The launch of India’s vehicle scrapping policy, or the “Voluntary Vehicle-Fleet Modernisation Programme”, seeks to usher in a new age of what it means to own and use an automobile in India. It was unveiled in Parliament in March by Road Transport & Highways Minister Nitin Gadkari.
On Friday, while launching the policy in an investor summit in Gujarat, Prime Minister Narendra Modi said it would help phase out unfit and polluting vehicles in an environment-friendly manner. “Our aim is to create a viable circular economy and bring value for all stakeholders while being environmentally responsible,” he said.
The policy dictates that all automobiles over a certain age should be off the roads in the interest of better pollution control and safety, which new vehicles ensure. Commercial vehicles over 15 years old and personal vehicles over 20 years old are marked for scrapping — it doesn’t matter if they run on diesel or petrol — if they fail an automated fitness test. These will be deregistered; the owner can choose to scrap them, but cannot use them on the road.
A circular economy depends on reuse, sharing, repair, refurbishment, remanufacturing and recycling of resources to create a closed-loop system, minimising the use of resources, generation of waste, pollution and carbon emissions.
When a car is scrapped, apart from metals including iron and steel, many other parts may emerge that can be refurbished and ploughed back into use. Recycled steel from scrap, even seats and plastic parts, have value in the scrap economy. It is similar to the economic activity of scrappage of old ships, like in Alang shipbreaking yard in Gujarat.

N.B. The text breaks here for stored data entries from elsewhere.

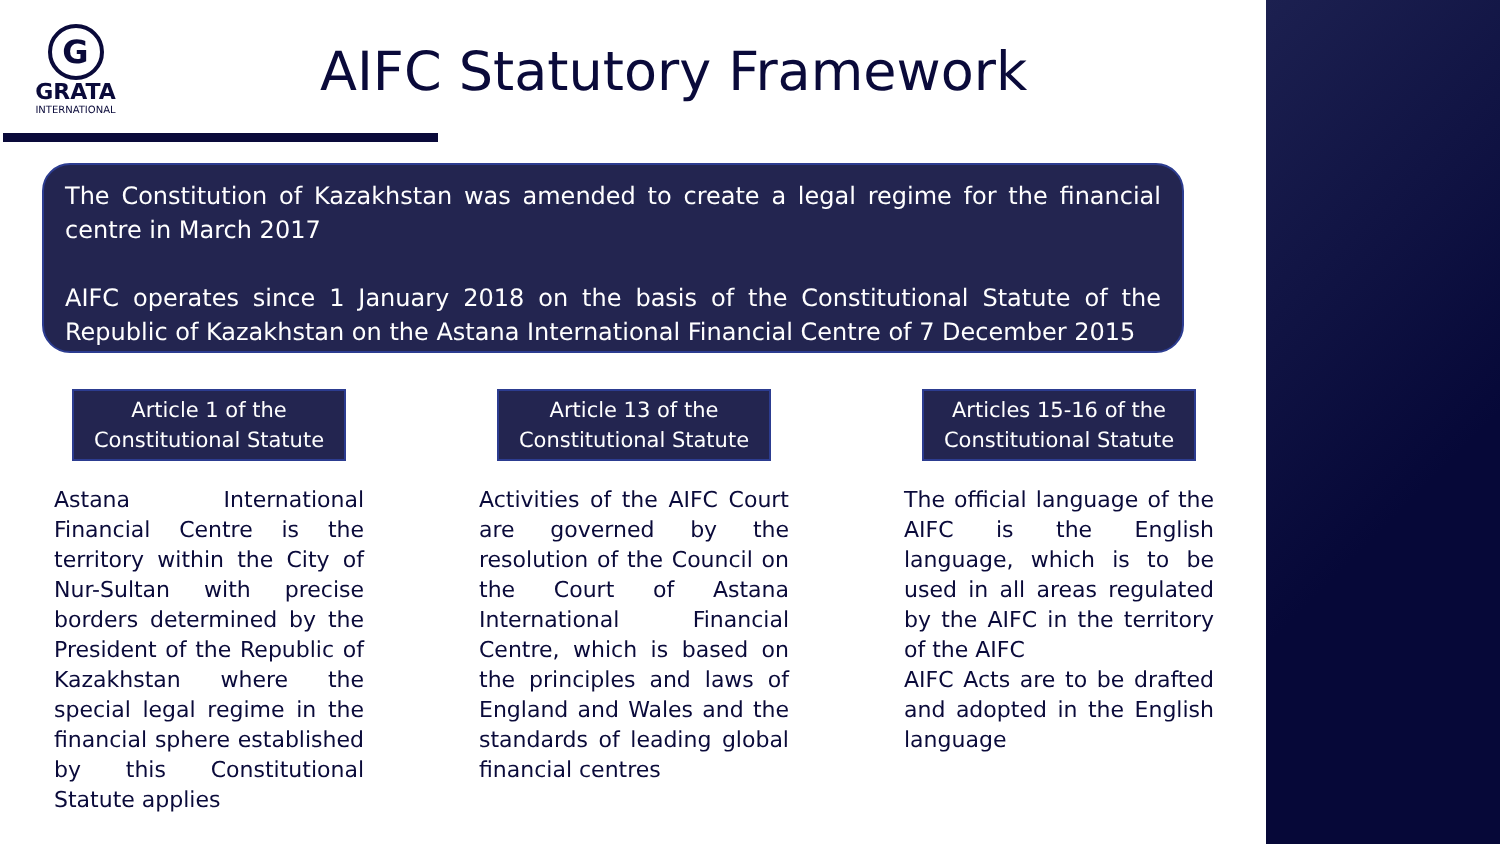G
GRATA
INTERNATIONAL
AIFC Statutory Framework
The Constitution of Kazakhstan was amended to create a legal regime for the financial centre in March 2017
AIFC operates since 1 January 2018 on the basis of the Constitutional Statute of the Republic of Kazakhstan on the Astana International Financial Centre of 7 December 2015
Article 1 of the
Constitutional Statute
Astana International Financial Centre is the territory within the City of Nur-Sultan with precise borders determined by the President of the Republic of Kazakhstan where the special legal regime in the financial sphere established by this Constitutional Statute applies
Article 13 of the
Constitutional Statute
Activities of the AIFC Court are governed by the resolution of the Council on the Court of Astana International Financial Centre, which is based on the principles and laws of England and Wales and the standards of leading global financial centres
Articles 15-16 of the
Constitutional Statute
The official language of the AIFC is the English language, which is to be used in all areas regulated by the AIFC in the territory of the AIFC
AIFC Acts are to be drafted and adopted in the English language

In a circular economy, products, materials, equipment and infrastructure are kept in use for longer, thus improving productivity.
India has 51 lakh light motor vehicles that are more than 20 years old and 34 lakh over 15 years old. Around 17 lakh medium and heavy commercial vehicles are older than 15 years without valid fitness certificates, according to data with the Ministry of Road Transport and Highways.
This does not mean that vehicle owners need to rush to scrap their old vehicles. India is still not ready with the infrastructure to either test or scrap vehicles in such large numbers. The investor summit seeks to sensitise India’s industry about the scope and profitability of the scrappage industry. Gadkari had told Parliament in March that the resultant ecosystem can attract investment worth Rs 10,000 crore and create 35,000 new jobs.
The government has come out with rules and specifications on what kind of Automated Fitness Centres should come up and who can set them up. It has also come up with how the scrapping yards should be.
It will give India Inc time to come up with an ecosystem wherein testing and subsequent scrapping can happen organically without the consumer facing duress.
That is why mandatory testing of heavy commercial vehicles will start in April 2023, and that of other categories of vehicles — personal vehicles, for instance — will start, in a phased manner, in June 2024. There are talks within the government to alter the rollout plan by a few months.
To help vehicle owners find a reason to retire old vehicles, the government envisages that the scrappage certificate will entitle the owner with something extra, such as a tax rebate, sops, and a discount on the new car. The certificate is tradable, which means it can be used by anyone and not necessarily by the owner of the scrapped vehicle.
Globally, a scrappage policy has been followed by boost in demand in the auto manufacturing sector, especially in Europe and the US. This has also been a tool to deal with economic slowdown in the manufacturing sector and consumption due to recession. Besides, there are spelt-out benefits vis-à-vis environment since newer cars come with better emission standards and better fuel efficiency.
In that case, the owner can continue to use it, but the charges for reregistration will be much steeper. In a draft notification issued in March, reregistration charges of all vehicles have been proposed to be hiked from eight to around 20 times, depending on the type of vehicle. These charges will kick in from October this year. Personal vehicles, for instance, are up for reregistration after they have completed 15 years.
Automated Fitness Centres will have tracks and equipment suitable to test for various criteria such as emission norms, braking and other parameters, without human intervention. The Ministry has requested states to consider providing land for free for these centres.
Market demand will drive the number and concentration of fitness centres in an urban area. For example, Delhi with its huge vehicle fleet may have more fitness centres than a city with much fewer cars.
But the government wants at least 718, or one in each district. The Centre is promoting model Inspection and Certification Centres worth Rs 17 crore in all states. It has sanctioned 26 such model centres. The Centre does not want these facilities too far from city centres, so that vehicle owners do not have to travel great distances.
As for scrapping centres, the Ministry has elaborated how these will be operated. These are not exactly new in India. Notably, MMRPL, a joint venture between Mahindra and state-owned MSTC Limited, is one of the first such centres in India, operating out of Greater Noida.